Last season they tried to keep advancing, despite enduring exploding parts. There goes an arm. No problem. There goes a leg. Just a limp. There go a couple of organs. Just a flesh wound.
Somebody tore his oblique. Can’t be that serious. Wasn’t it just like a week ago when nobody had ever heard of the oblique?
But eventually, they fizzled. Seven games ahead of Philadelphia a week after the All-Star break, 23 games over .500 and still clinging to a three-game lead on Aug. 1, the Braves’ body finally gave out. Their final spasm got them into the postseason as a wild card. But teams running on fumes don’t win the World Series. The starting lineup in their final loss to San Francisco looked like an old car undergoing some work – some original dinged parts, along with an orange door and two mismatched fenders picked up in a junkyard to make the exterior seem whole.
The Braves open baseball’s second half Friday against Washington (even if technically they’ve played 57 percent of the schedule). With Martin Prado set to return from a staph infection and Chipper Jones likely back in a few weeks from knee surgery, they actually will be able to field their intended lineup. We think. After what happened last summer, general manager Frank Wren may consider lighting incense or sacrificing a chicken in a pregame cleansing ceremony Friday.
“One thing I learned a long time ago is you can’t take any satisfaction when an opponent’s player gets hurt because you know that your turn is coming,” Wren said. “We have a good team.
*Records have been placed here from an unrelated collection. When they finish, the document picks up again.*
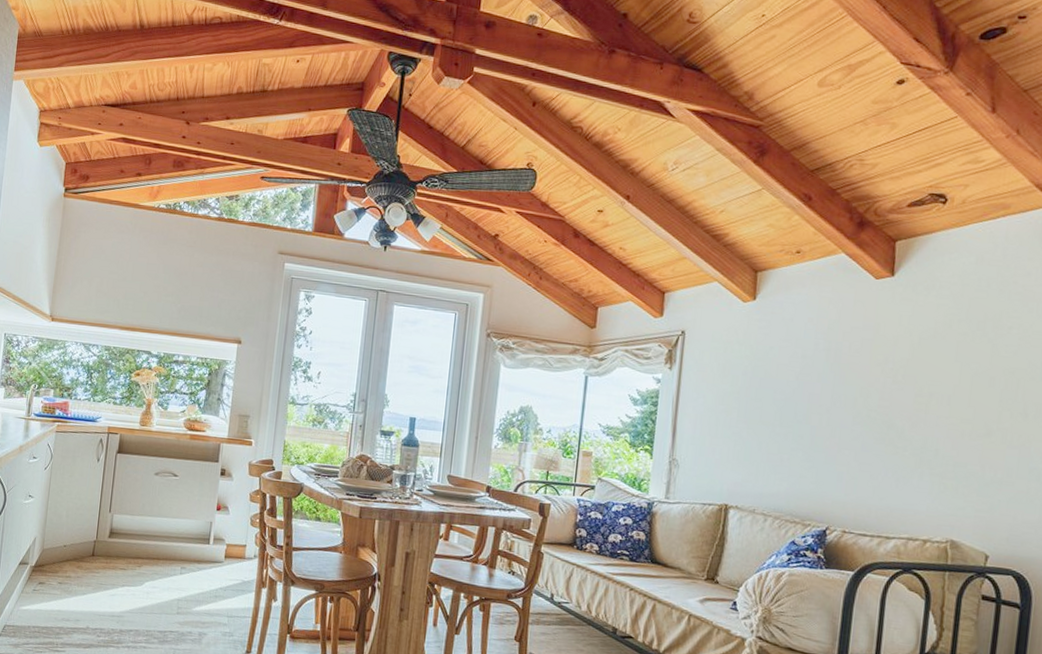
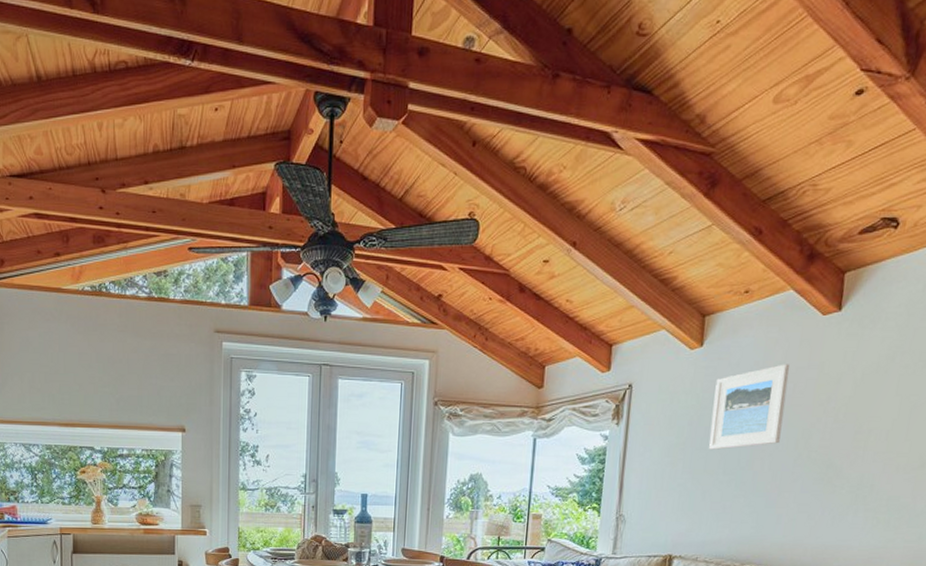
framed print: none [764,322,845,402] -> present [709,364,790,450]

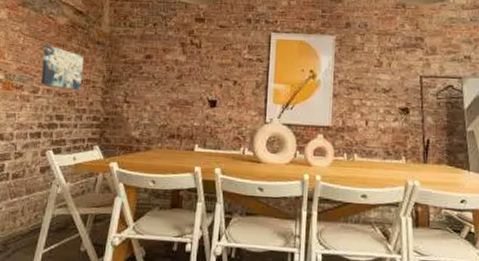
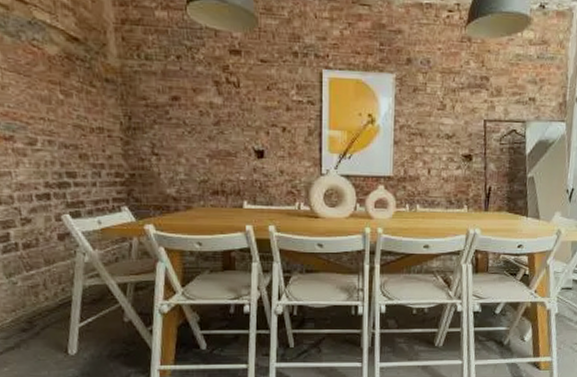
wall art: present [40,44,84,91] -> none [32,82,93,142]

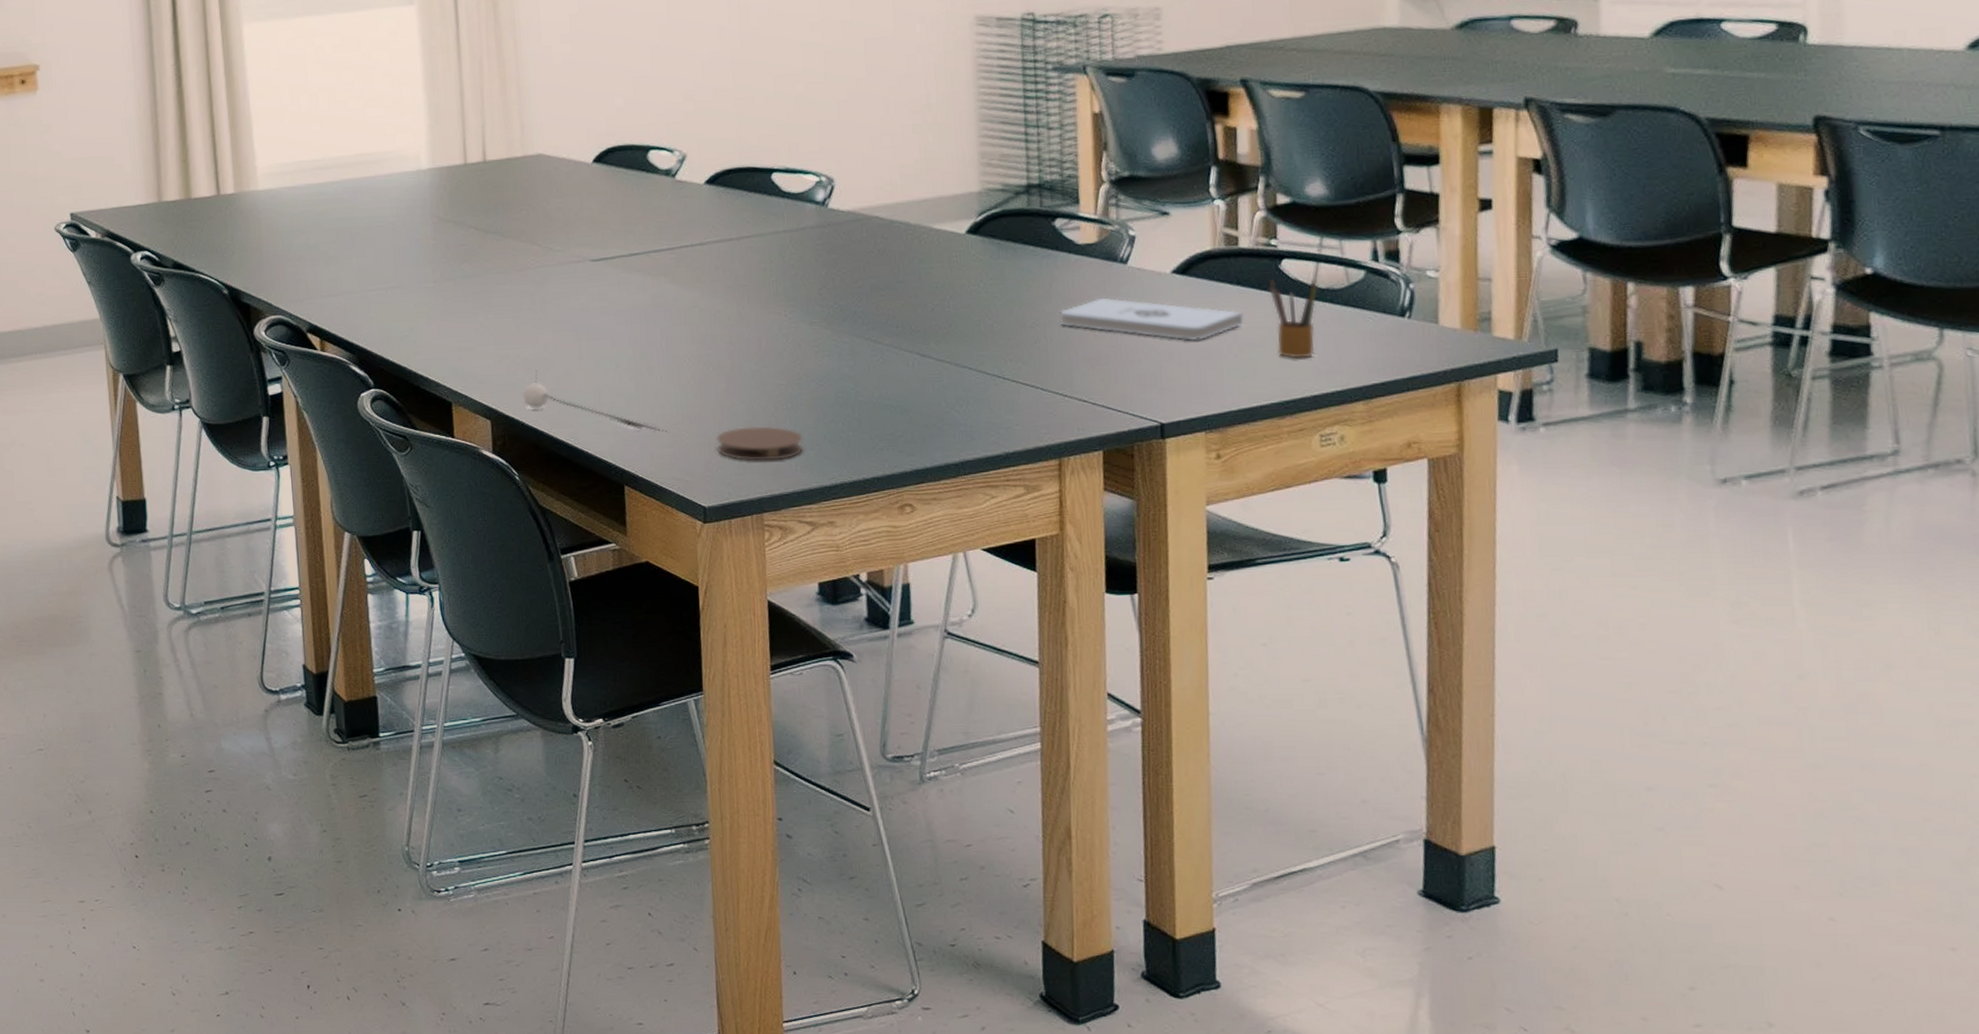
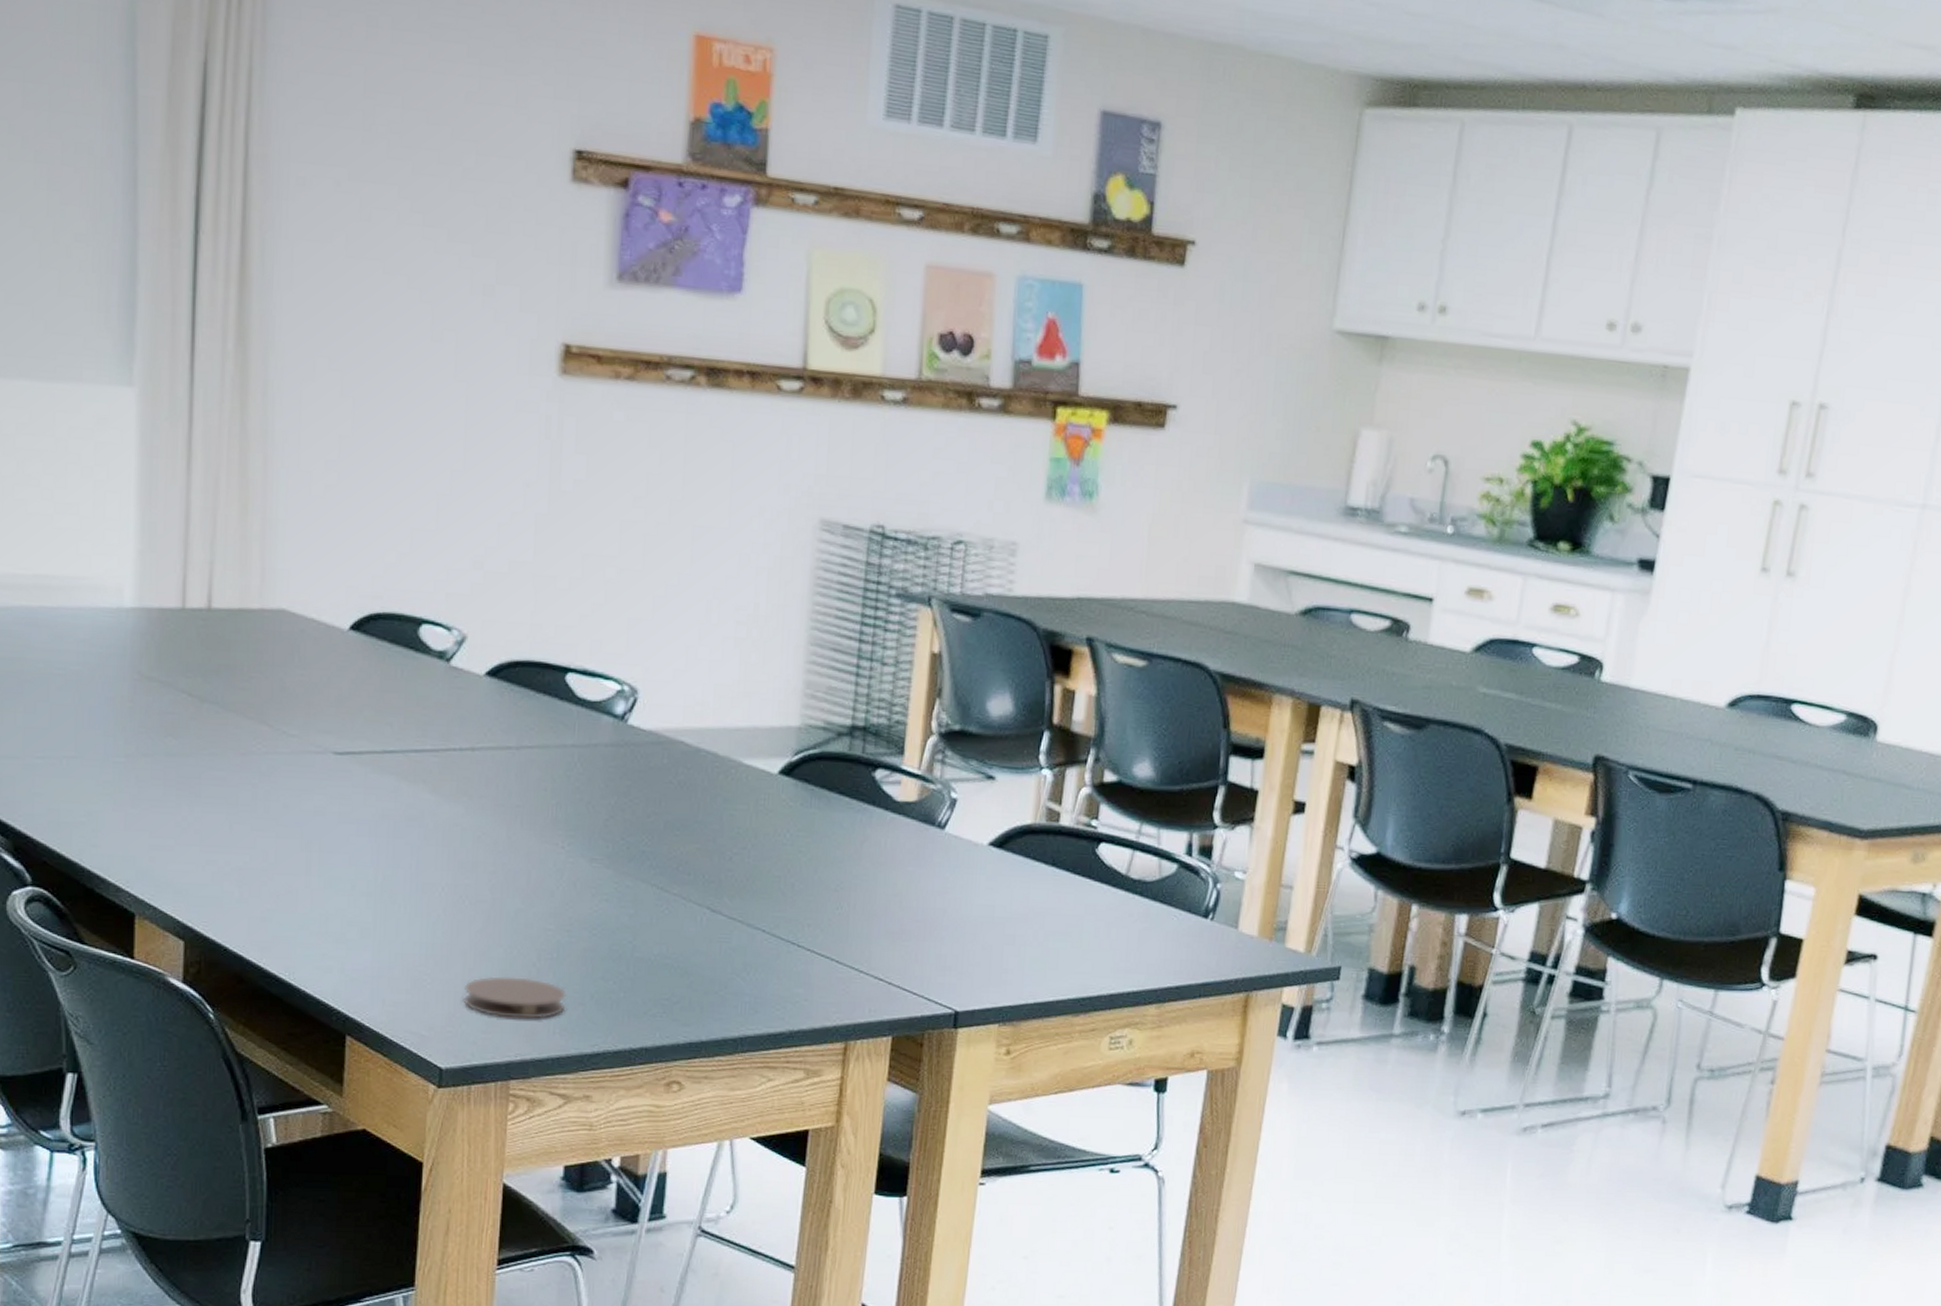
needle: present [521,370,668,433] -> none [227,883,406,975]
notepad: present [1059,297,1244,341] -> none [866,864,1055,923]
pencil box: present [1269,278,1318,359] -> none [1082,862,1130,953]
But we had a good team last year, too. It only takes one lunge to first base, one crash into the wall, one fastball up and in, to change everything.”
From June 10 on last season, the Braves lost (in order) Nate McLouth (head contusion; 33 games), Jason Heyward (thumb injury; 13), Prado (fractured finger; 16), the remains of Troy Glaus (knee; 14), Kris Medlen (elbow; 54, plus playoffs), Jones (knee; 48, plus playoffs) and Prado again (hip, oblique; five, plus playoffs). They went from 23 games over .500 (78-55) to a 14-20 finishing limp (playoffs included).
The Braves’ first division title since 2005 is a realistic goal. They’re 54-38 and 3½ games behind the Phillies, despite the fact manager Fredi Gonzalez has had to use 51 defensive lineups and 64 batting orders. They’ve lost Prado, Jones and Heyward for stretches. Heyward and Dan Uggla – two players expected to provide a bulk of the run production — have mostly floundered. But pitching has kept them in it.
The key to the second half? Other than obviously health, here are the five players who can trigger a division title (in order of importance):
♦ 1. Uggla: Entering the season, he represented something the Phillies didn’t have: a right-handed bat with power. His 15 homers at the break represent only a slight drop-off. But the batting average (.185) and the fact he’s hitting .179 with runners in scoring position is relative disaster. The Braves invested $62 million in Uggla because they thought he would make a difference. He needs to be that player now.
♦ 2. Heyward: You hate to put pressure on a second-year player. But when a guy drives in 72 runs and has a .849 OPS (on base plus slugging percentage) in his rookie year, a lot more is expected in Year 2 than this: .226 average, 22 RBIs, .238 RISP, .720 OPS.
♦ 3. Jordan Schafer: He hits leadoff and brings something the Braves have desperately needed – speed. Therefore, he can generate offense even if some combination of Uggla, Heyward, Jones and Prado are injured or slumping.
♦ 4. Jones: His importance on and off the field can’t be overstated. When he’s hot, there’s a ripple effect in the lineup. But if the knee injury lingers, Prado can stay at third, and Brian McCann and others will need to pick up offensive slack.
♦ 5. Prado: He conceivably could go ahead of Jones because he plays almost any position. But health has been an issue (53 games missed since last August).
Their chances for a division title are good, a return to the postseason even better. But we’ve learned not to pencil in tomorrow’s lineup.